Antrian motor tinggal satu, yaitu bapak-bapak yang memboncengi isterinya. Sang isteri tak perlu turun dari motor, sebab tangki bahan bakar sepeda motor milik bapak itu terpasang di depan. Menyadari waktu antrian yang kian habis, maka tibalah saatnya aku turun dari motor Bang Gatra untuk membuka jok. Sekarang aku berdiri tepat menghadap ke motor matic perempuan itu. Tapi kesadaranku akan nasihat sang ustadz tempo hari lalu membekaliku untuk tak ambil arah pandangan ke dirinya. Namun meski tak secara langsung memandang, aku masih saja bisa melihat dirinya ikut turun dari motor, membuka jok motor matic.

Hhuhh, aku menghela nafas untuk sejenak. Berusaha menikmati takdir Allah yang luar biasa ini. Skenario apapun yang telah Allah rencanakan, memang menakjubkan. Tak tahu apa jadinya jika aku datang ke SPBU terlalu cepat, mungkin aku sudah selesai terlebih dahulu sebelum perempuan itu datang. Sebaliknya, jika aku terlalu lama berjalan-jalan sore, pastilah aku tak akan menjumpainya.

"Berapa Mas?"tanya petugas SPBU kepadaku.
"Satu liter saja Mbak"jawabku sedikit kencang untuk mengalahkan suara bising kendaraan yang lalu lalang di sekitaran SPBU. Mungkin inilah akhirnya, harus ku akhiri. Berharap sesuatu yang belum layak untuk di harapkan hanya akan menghadirkan kekecewaan.
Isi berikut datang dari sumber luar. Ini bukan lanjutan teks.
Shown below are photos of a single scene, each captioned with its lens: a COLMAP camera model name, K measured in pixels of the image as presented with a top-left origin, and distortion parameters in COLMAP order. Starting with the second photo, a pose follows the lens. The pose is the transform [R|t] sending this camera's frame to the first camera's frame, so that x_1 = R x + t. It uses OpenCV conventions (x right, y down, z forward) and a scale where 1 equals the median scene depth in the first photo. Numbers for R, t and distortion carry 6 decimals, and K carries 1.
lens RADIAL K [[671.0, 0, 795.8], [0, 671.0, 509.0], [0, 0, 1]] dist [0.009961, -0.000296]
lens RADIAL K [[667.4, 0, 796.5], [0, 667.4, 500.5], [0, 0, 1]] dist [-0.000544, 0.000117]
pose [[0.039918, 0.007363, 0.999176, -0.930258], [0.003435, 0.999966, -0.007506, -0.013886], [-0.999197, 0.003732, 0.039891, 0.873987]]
Pertemuan yang singkat ini, meskipun nampaknya hanya aku yang menyadarinya adalah skenario Allah yang Maha Berkehendak. Bisa jadi, Allah hanya ingin menunjukkan siapa dirinya saat ini. Betapa indahnya keteguhan untuk saling menjaga diri. Mungkin itulah hikmah yang bisa diambil.

Mendengar jawabanku yang lumayan keras, Mbak-Mbak Petugas SPBU pun memencet tombol dibagian mesin untuk mengatur jumlah liter bensin yang dikeluarkan. Dengan sigap, ia menyalurkan bensin sesuai dengan jatah pesananku.
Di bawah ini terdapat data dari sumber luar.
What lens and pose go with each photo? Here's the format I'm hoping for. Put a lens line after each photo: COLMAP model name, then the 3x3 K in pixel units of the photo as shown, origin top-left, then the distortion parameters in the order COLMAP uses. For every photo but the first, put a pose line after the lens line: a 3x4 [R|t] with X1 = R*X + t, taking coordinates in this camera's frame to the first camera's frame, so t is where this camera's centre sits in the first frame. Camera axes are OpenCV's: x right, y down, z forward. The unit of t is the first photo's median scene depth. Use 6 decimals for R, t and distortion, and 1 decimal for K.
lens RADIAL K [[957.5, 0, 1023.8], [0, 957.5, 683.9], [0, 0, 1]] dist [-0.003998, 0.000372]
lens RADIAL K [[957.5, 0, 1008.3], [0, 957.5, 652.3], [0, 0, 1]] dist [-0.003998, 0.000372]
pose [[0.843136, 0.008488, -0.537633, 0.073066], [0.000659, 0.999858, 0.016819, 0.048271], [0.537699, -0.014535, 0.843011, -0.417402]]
Namun sesuatu yang tak pernah aku duga, terjadi di kala itu. ternyata suaraku yang lantang menjawab jumlah bensin tidak hanya terdengar oleh Mbak-Mbak Petugas SPBU. Gelombang longitudinal yang bersumber dari pita suaraku itu merambat cepat menembus jilbab biru muda milik perempuan dengan motor maticnya. Dalam waktu singkat, gendang telinganya mengirim impuls menuju pusat sensorik dan diterjemahkan sebagai suara yang tak asing.

Satu liter penuh sudah motor Bang Gatra itu diisi bensin. Seusai membayarnya dalam jumlah yang berlebih, Mbak-Mbak Petugas SPBU memberikan kembalian lima ratus rupiah. Tak ingin berlama-lama lagi, aku segera menutup tangki motor dan mengunci jok seperti semula. Di detik itulah, aku mendengarkannya. Telingaku tak salah menangkap gelombak suara yang ada. Dengan nada-nada bicara yang sudah terekam sebelumnya. Akhirnya, aku mendengarnya. Suara yang telah lama tak aku dengarkan.

"Mas Ali?"seru perempuan dengan motor matic yang sedang dibuka joknya.